There are several limitations that are worthy of mention. Firstly, although the size of the cohort analyzed is large for a bronchoscopy study, its size in comparison to the entire SPIROMICS cohort is small. Secondly, mucin concentrations on the induced sputum samples were only available for 28 subjects, making the distinction of mucin concentrations between groups suboptimal. There was also a lack of never smokers to serve as a control group. Lastly, there may have been within subject differences in GCD based on the areas sampled which could not be assessed.

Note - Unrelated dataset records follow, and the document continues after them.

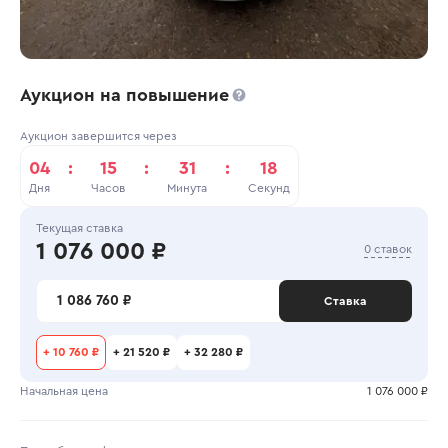
Аукцион на повышение
Аукцион завершится через
04
:
15
:
31
:
17
Дня
Часов
Минута
Секунд
Текущая ставка
1 076 000 ₽
0 ставок
1 086 760 ₽
Ставка
+
10 760 ₽
+
21 520 ₽
+
32 280 ₽
Начальная цена
1 076 000 ₽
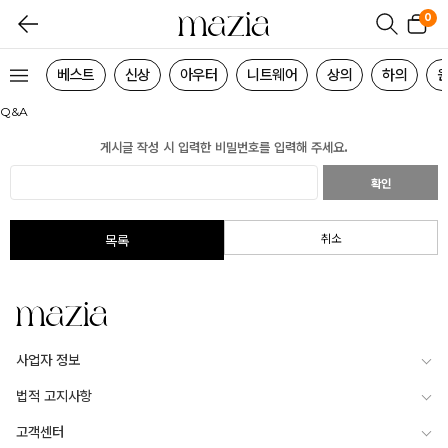
0
베스트
신상
아우터
니트웨어
상의
하의
Q&A
게시글 작성 시 입력한 비밀번호를 입력해 주세요.
확인
취소
목록
사업자 정보
법적 고지사항
고객센터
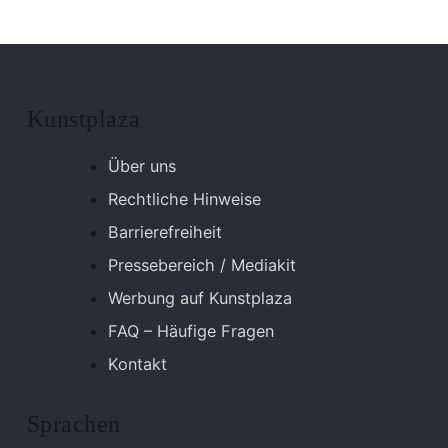
Kunstplaza
Über uns
Rechtliche Hinweise
Barrierefreiheit
Pressebereich / Mediakit
Werbung auf Kunstplaza
FAQ – Häufige Fragen
Kontakt
Sprachen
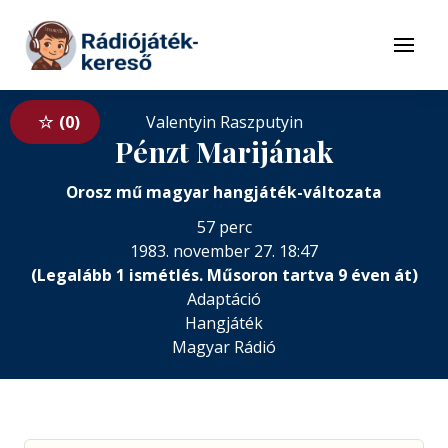
Tovább a navigációhoz
Tovább a tartalomhoz
Menü
0
Valentyin Raszputyin
Pénzt Marijának
Orosz mű magyar hangjáték-változata
57 perc
1983. november 27. 18:47
(Legalább 1 ismétlés. Műsoron tartva 9 éven át)
Adaptáció
Hangjáték
Magyar Rádió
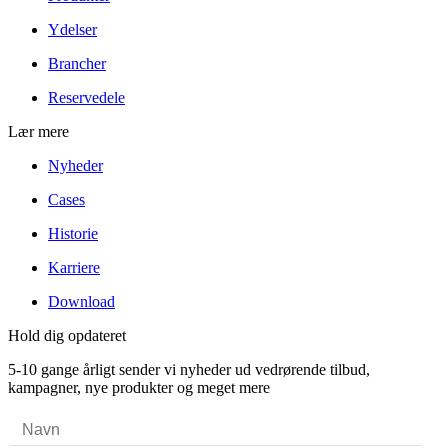
Ydelser
Brancher
Reservedele
Lær mere
Nyheder
Cases
Historie
Karriere
Download
Hold dig opdateret
5-10 gange årligt sender vi nyheder ud vedrørende tilbud,
kampagner, nye produkter og meget mere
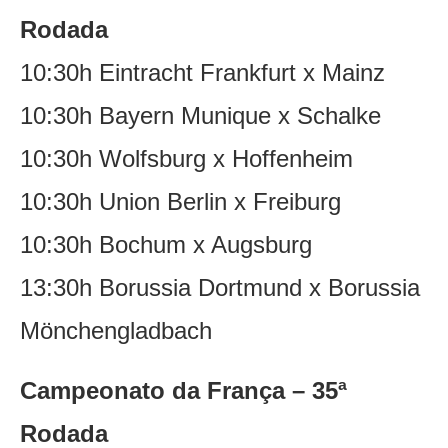
Rodada
10:30h Eintracht Frankfurt x Mainz
10:30h Bayern Munique x Schalke
10:30h Wolfsburg x Hoffenheim
10:30h Union Berlin x Freiburg
10:30h Bochum x Augsburg
13:30h Borussia Dortmund x Borussia
Mönchengladbach
Campeonato da França – 35ª
Rodada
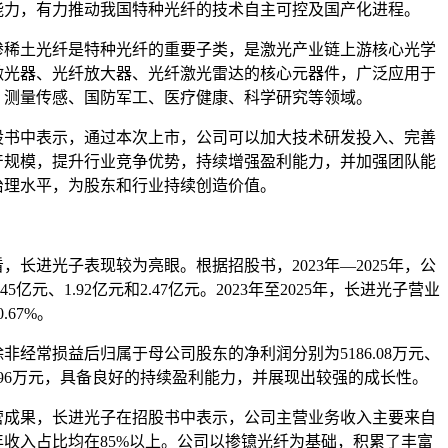
能力，有力推动我国特种光纤的技术自主可控及国产化进程。
掺
稀土
光纤是特种光纤的重要子类，是激光产业链上游核心光学
激光器、光纤放大器、光纤
激光雷达
的核心元器件，广泛应用于
、测量传感、国防
军工
、医疗健康、科学研究等领域。
中表示，通过本次上市，公司可以加大技术研发投入、完善
产规模，提升行业竞争优势，持续增强盈利能力，并加强团队能
治理水平，为股东和行业持续创造价值。
进光子表现较为亮眼。根据招股书，2023年—2025年，公
5亿元、1.92亿元和2.47亿元。2023年至2025年，长进光子营业
.67%。
常损益后归属于母公司股东的净利润分别为5186.08万元、
8680.96万元，具备良好的持续盈利能力，并展现出较强的成长性。
果，长进光子在招股书中表示，公司主营业务收入主要来自
年收入占比均在85%以上。公司以掺镱光纤为基础，积累了丰富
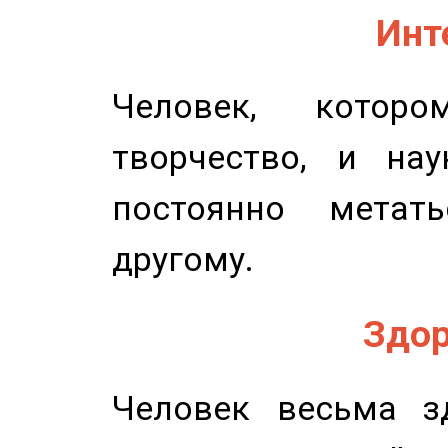
Инт
Человек, котор
творчество, и нау
постоянно метат
другому.
Здор
Человек весьма з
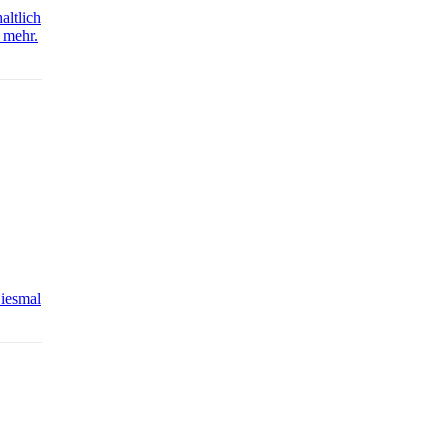
altlich
 mehr.
Diesmal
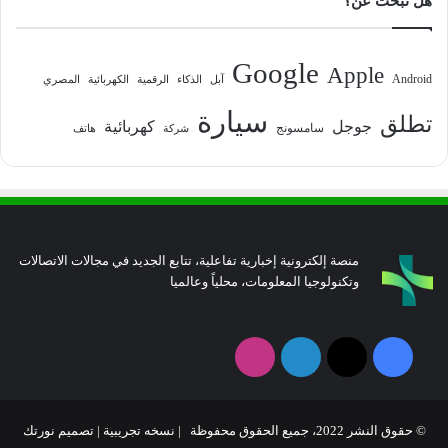
هل تبحث عن؟
Google
Apple
Android
آبل
الذكاء
الرقمية
الكهربائية
المصري
سيارة
تطلق
جوجل
كهربائية
سامسونج
شركة
هاتف
منصة إلكترونية إخبارية تفاعلية، تتابع الجديد في مجالات الاتصالات
وتكنولوجيا المعلومات، محلياً وعالميا
فيسبوك
‫X
لينكدإن
انستقرام
© حقوق النشر 2022، جميع الحقوق محفوظة | نسخه تجريبية |
تصميم نورتك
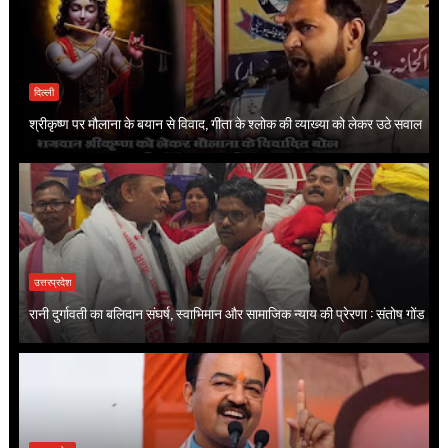
दिल्ली
श्रीकृष्ण पर मौलाना के बयान से विवाद, गीता के श्लोक की व्याख्या को लेकर उठे सवाल
उत्तरप्रदेश
रानी दुर्गावती का बलिदान संघर्ष, स्वाभिमान और सामाजिक न्याय की प्रेरणा : संतोष गोंड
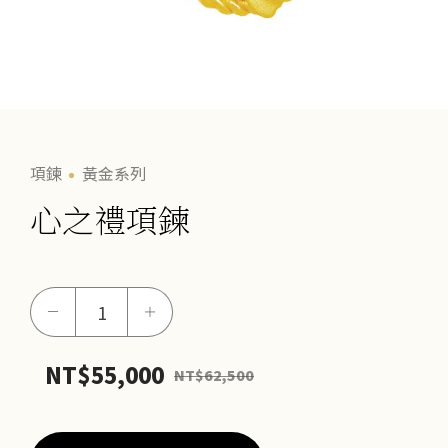
項鍊
黃金系列
心之禮項鍊
心
－
＋
之
禮
NT$
55,000
NT$
62,500
項
鍊
數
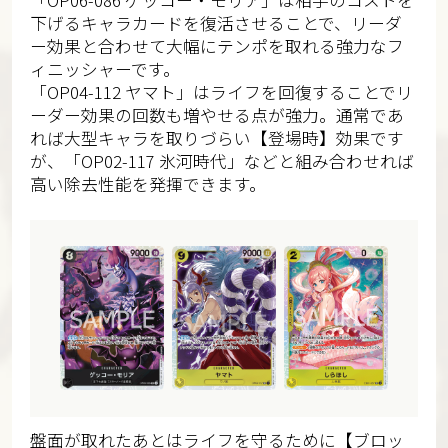
下げるキャラカードを復活させることで、リーダ
ー効果と合わせて大幅にテンポを取れる強力なフ
ィニッシャーです。
「OP04-112 ヤマト」はライフを回復することでリ
ーダー効果の回数も増やせる点が強力。通常であ
れば大型キャラを取りづらい【登場時】効果です
が、「OP02-117 氷河時代」などと組み合わせれば
高い除去性能を発揮できます。
盤面が取れたあとはライフを守るために【ブロッ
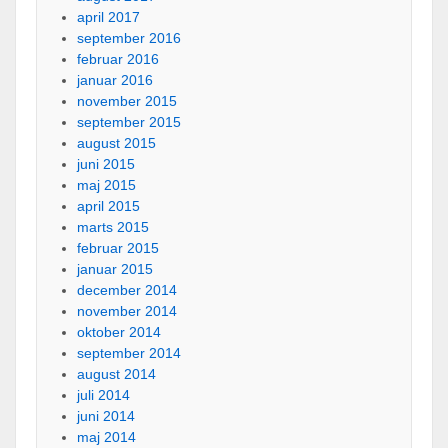
april 2017
september 2016
februar 2016
januar 2016
november 2015
september 2015
august 2015
juni 2015
maj 2015
april 2015
marts 2015
februar 2015
januar 2015
december 2014
november 2014
oktober 2014
september 2014
august 2014
juli 2014
juni 2014
maj 2014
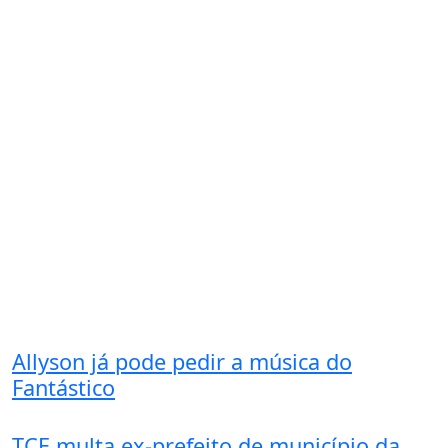
Allyson já pode pedir a música do
Fantástico
TCE multa ex-prefeito de município da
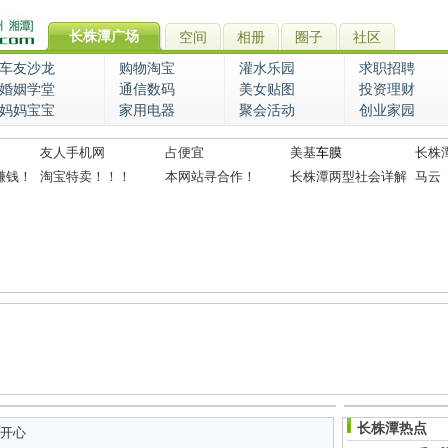
长株潭广场
空间
相册
圈子
社区
车友沙龙
购物淘宝
灌水乐园
求职招聘
婚姻学堂
通信数码
美女贴图
投资理财
妈妈宝宝
家用电器
聚会活动
创业家园
友人手机网
占便宜
美基
车膜
长株
赚钱！
淘宝特卖！！！
本网站寻合作！
长株潭两型社会详解
马云
长株潭热点
开心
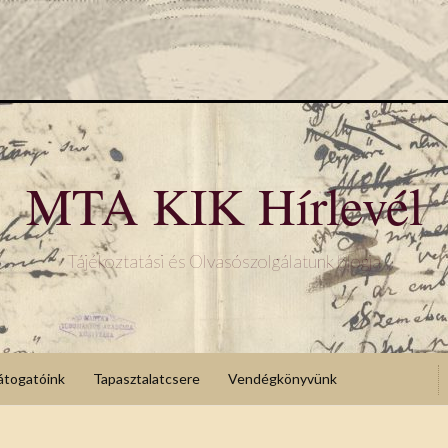
MTA KIK Hírlevél
Tájékoztatási és Olvasószolgálatunk blogja
átogatóink
Tapasztalatcsere
Vendégkönyvünk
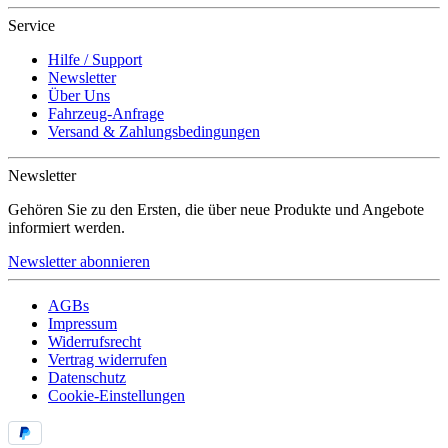
Service
Hilfe / Support
Newsletter
Über Uns
Fahrzeug-Anfrage
Versand & Zahlungsbedingungen
Newsletter
Gehören Sie zu den Ersten, die über neue Produkte und Angebote
informiert werden.
Newsletter abonnieren
AGBs
Impressum
Widerrufsrecht
Vertrag widerrufen
Datenschutz
Cookie-Einstellungen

Nonetheless, we have shown that goblet cell hyperplasia is related more so to current smoking as opposed to the presence or absence of chronic bronchitis, no matter how it is defined. These findings suggest that goblet cell hyperplasia may exist in the absence of chronic bronchitis, again emphasizing the disconnect between clinical symptoms and airway pathology. However, our findings also suggest that current smoking may cause goblet cell hyperplasia before chronic bronchitis develops or independently from chronic bronchitis. These findings need to be validated in other studies and their clinical relevance need to be better defined.